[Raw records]
---

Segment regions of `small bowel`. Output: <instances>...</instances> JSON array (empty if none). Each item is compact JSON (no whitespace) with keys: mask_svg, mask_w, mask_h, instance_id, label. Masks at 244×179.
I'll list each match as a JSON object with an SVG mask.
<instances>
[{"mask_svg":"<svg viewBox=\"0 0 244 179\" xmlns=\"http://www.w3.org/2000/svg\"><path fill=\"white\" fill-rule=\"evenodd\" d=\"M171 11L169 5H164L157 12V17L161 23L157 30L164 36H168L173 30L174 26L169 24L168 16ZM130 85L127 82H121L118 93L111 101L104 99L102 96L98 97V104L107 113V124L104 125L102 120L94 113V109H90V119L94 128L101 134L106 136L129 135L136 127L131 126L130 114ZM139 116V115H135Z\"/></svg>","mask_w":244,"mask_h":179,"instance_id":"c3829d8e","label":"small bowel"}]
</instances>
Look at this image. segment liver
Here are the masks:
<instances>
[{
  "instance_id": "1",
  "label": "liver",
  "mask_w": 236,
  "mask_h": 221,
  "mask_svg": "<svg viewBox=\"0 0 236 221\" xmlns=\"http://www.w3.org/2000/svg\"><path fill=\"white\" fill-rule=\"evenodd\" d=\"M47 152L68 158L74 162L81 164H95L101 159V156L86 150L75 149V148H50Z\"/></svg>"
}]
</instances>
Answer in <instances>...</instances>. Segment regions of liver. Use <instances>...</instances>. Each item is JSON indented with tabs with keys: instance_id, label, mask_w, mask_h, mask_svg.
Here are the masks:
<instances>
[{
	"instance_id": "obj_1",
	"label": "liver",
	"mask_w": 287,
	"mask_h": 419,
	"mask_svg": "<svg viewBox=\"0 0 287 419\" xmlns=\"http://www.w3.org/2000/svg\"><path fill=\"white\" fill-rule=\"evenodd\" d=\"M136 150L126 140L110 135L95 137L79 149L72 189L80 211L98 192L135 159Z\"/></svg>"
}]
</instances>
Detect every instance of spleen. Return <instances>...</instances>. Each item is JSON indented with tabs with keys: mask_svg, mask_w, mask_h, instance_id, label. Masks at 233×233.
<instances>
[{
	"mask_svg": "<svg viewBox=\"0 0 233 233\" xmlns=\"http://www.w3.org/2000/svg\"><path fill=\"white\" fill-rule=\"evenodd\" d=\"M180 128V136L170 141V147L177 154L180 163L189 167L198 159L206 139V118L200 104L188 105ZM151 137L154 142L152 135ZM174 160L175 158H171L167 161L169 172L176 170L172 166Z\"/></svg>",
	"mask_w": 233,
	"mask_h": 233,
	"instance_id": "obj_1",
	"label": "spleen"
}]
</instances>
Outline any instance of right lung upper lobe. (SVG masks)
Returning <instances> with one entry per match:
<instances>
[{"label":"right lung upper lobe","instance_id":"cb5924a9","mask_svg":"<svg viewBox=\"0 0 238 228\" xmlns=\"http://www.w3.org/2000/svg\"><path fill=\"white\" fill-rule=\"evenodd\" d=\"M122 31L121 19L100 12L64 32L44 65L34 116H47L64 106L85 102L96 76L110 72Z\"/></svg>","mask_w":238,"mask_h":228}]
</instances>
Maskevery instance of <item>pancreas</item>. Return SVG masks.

---

- _The request_: Filter the listing above, keeping only the lines that contain the string "spleen".

- _Result for this task_:
Detect every instance of spleen. Return <instances>...</instances>. Each item is JSON indented with tabs with keys: mask_svg, mask_w, mask_h, instance_id, label. Masks at 233×233.
	"label": "spleen"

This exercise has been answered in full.